■ **WHAT THIS TASK INVOLVES**
Write out the rows below again, replacing "When you get a moment" with "Whenever you can" wherever it occurs and leaving everything else unchanged. Omit the pictures.
........
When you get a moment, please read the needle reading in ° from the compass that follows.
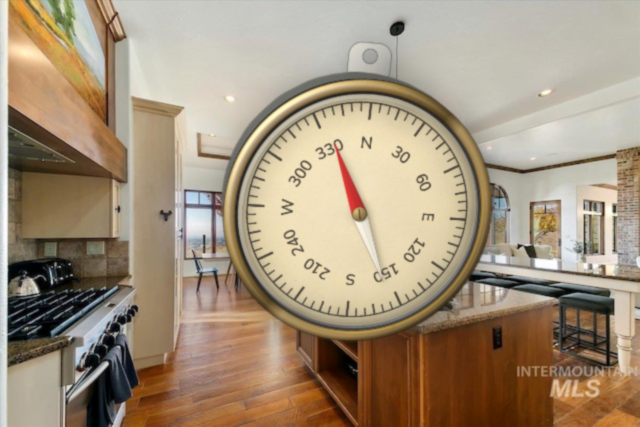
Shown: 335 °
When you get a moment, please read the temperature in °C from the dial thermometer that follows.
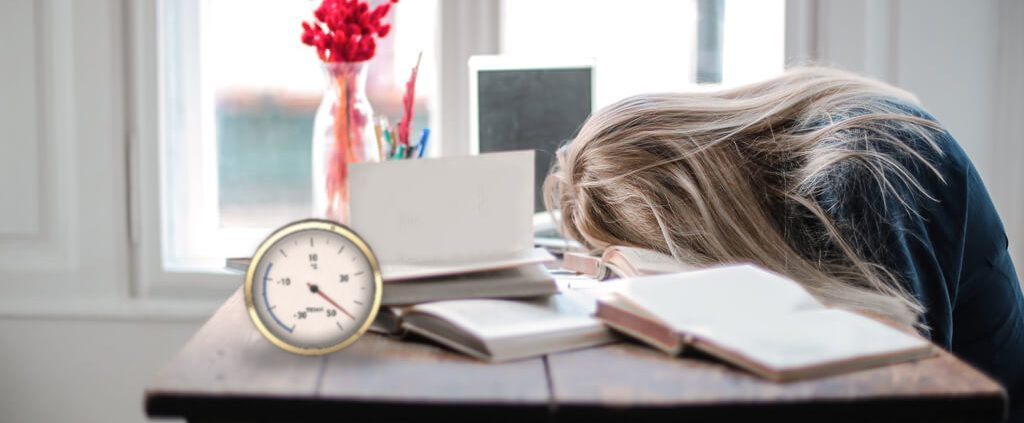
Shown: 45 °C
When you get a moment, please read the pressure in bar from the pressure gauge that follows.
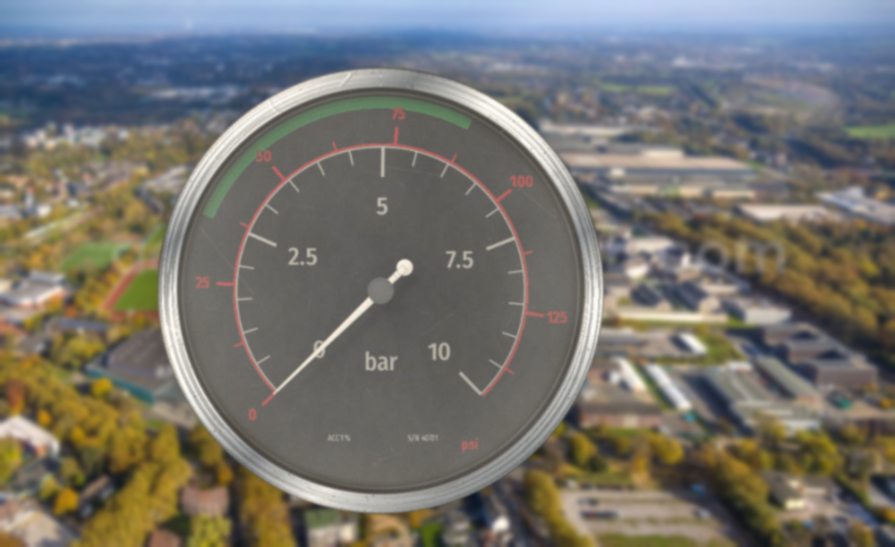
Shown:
........
■ **WRITTEN RESPONSE**
Whenever you can, please read the needle reading in ° from the compass that follows.
Shown: 335 °
Whenever you can, please read the temperature in °C from the dial thermometer that follows.
Shown: 45 °C
Whenever you can, please read the pressure in bar from the pressure gauge that follows.
Shown:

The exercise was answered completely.